Ortaya çıktığı ilk zamanlarda bilişim ve haberleşme amacıyla kullanılan sosyal medya, günümüzde nerdeyse her anımızı işgal eden bir konuma gelmiştir. Hatta bazı kimseler için iletişim aracı olma niteliğini yitirip sadece bir alışkanlık halini almıştır.[4] Sosyal medya kullanım alışkanlıkları incelendiğinde, telefonlarını saate bakmak için bile eline alan kişilerin büyük çoğunluğunun her defasında en az bir sosyal medya ağına bağlandıkları görülmüştür. Bu durumun bu kadar yaygınlaşmasındaki sebep, sosyal medyaya olan ilginin artmasının yanında, bu ağlara erişimin gün geçtikçe kolaylaşmasıdır.[5]

Görüldüğü gibi sosyal medya kullanımı, insanlar arasında oldukça yaygın hale gelmiştir. Bu çerçeveden bakıldığında; kişilerin her anını paylaştıkları, başka kişilerle iletişim kurdukları sosyal medyada, uyuşmazlıkların çıkması gayet olağan bir durumdur. Çünkü insan, kendi türüne hiçbir sebep yokken hınç duyan ve zarar veren tek canlıdır. Bu çalışmamızda sosyal medyada işlenebilecek suçlara değineceğiz.

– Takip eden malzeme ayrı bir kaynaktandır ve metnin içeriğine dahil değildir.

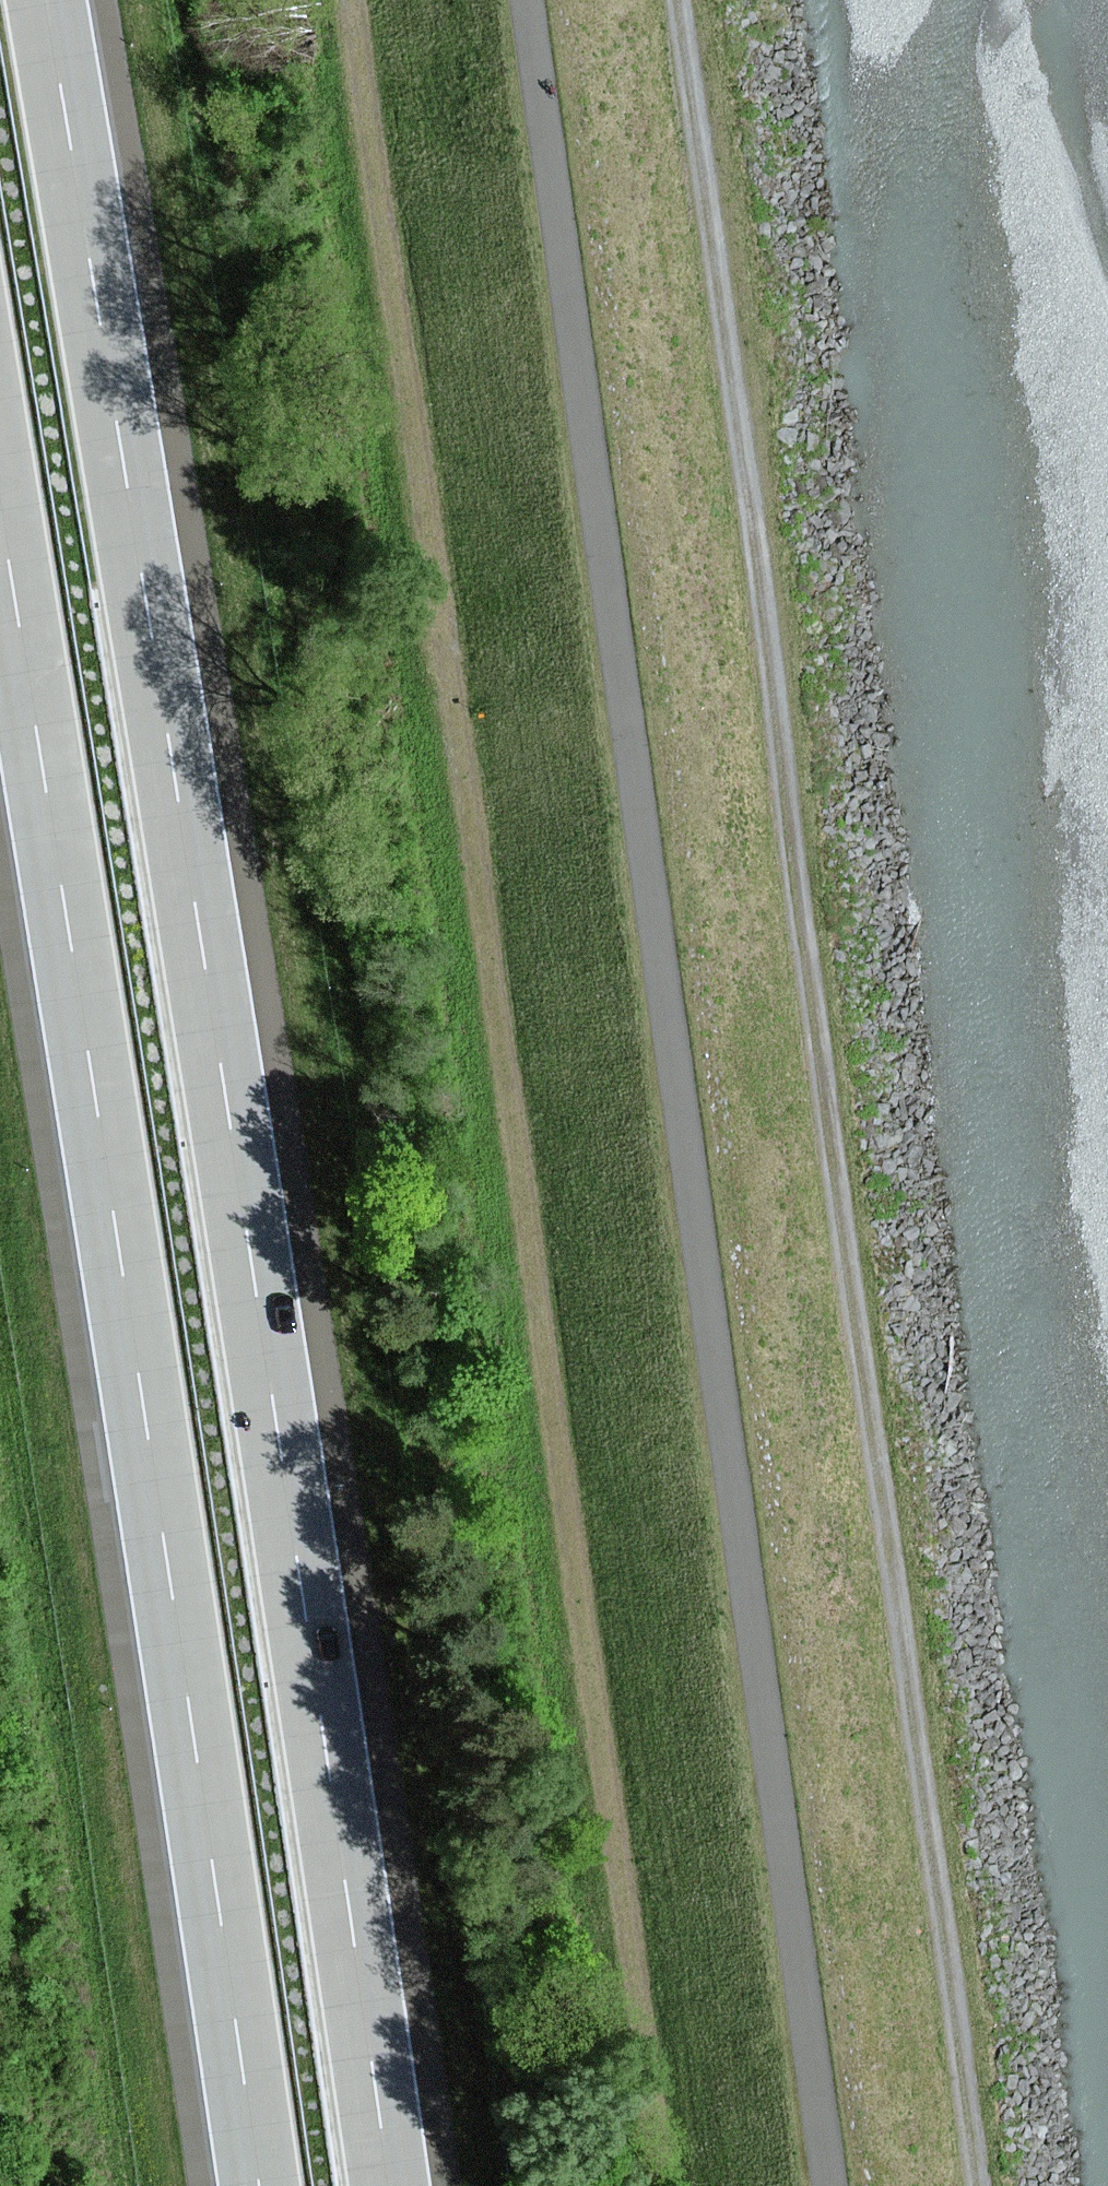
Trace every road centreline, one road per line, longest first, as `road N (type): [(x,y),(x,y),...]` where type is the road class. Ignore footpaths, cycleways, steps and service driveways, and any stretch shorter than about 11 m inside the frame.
road 1 (motorway): [(385,2185),(243,1216),(40,0)]
road 2 (track): [(992,2185),(674,0)]
road 3 (track): [(661,2185),(348,0)]
road 4 (track): [(526,0),(832,2185)]
road 5 (motorway): [(0,518),(116,1218),(259,2185)]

Sosyal medyanın bir iletişim ve bilişim ağı olduğuna geride değinmiştik. Dolayısıyla bu bağlamda işlenen suçlar da bilişim suçları kapsamında değerlendirilecektir. Her ne kadar Türk Ceza Kanunu, Bilişim Suçlarına ayrı bir bölümde yer vermişse de, bu bölümde aslında konusu bilişim suçları olan suçlar düzenlenmiştir. Yani anılan bölümdeki suçlar ya bilişim sistemleri kullanılarak işlenmekte veya bilişim sistemleri üzerinde işlenmektedir.[6] Bilişim suçları, tüm dijital teknolojileri kullanarak gerçekleştirilen kanunsuz aktivitelerdir.[7] Özet bir yorumla; yasal düzenlemeler ile yasaklanmış fiillerin bilişim araçları yoluyla işlenmesidir. Sınırların tüm dünyada önemini yitirdiği günümüzde, hızla gelişen teknoloji sayesinde, bilişim dünyasında gerçekleştirilen, her çeşit tehdidi ve saldırıyı bilişim suçları kapsamında değerlendirmek yanlış olmayacaktır.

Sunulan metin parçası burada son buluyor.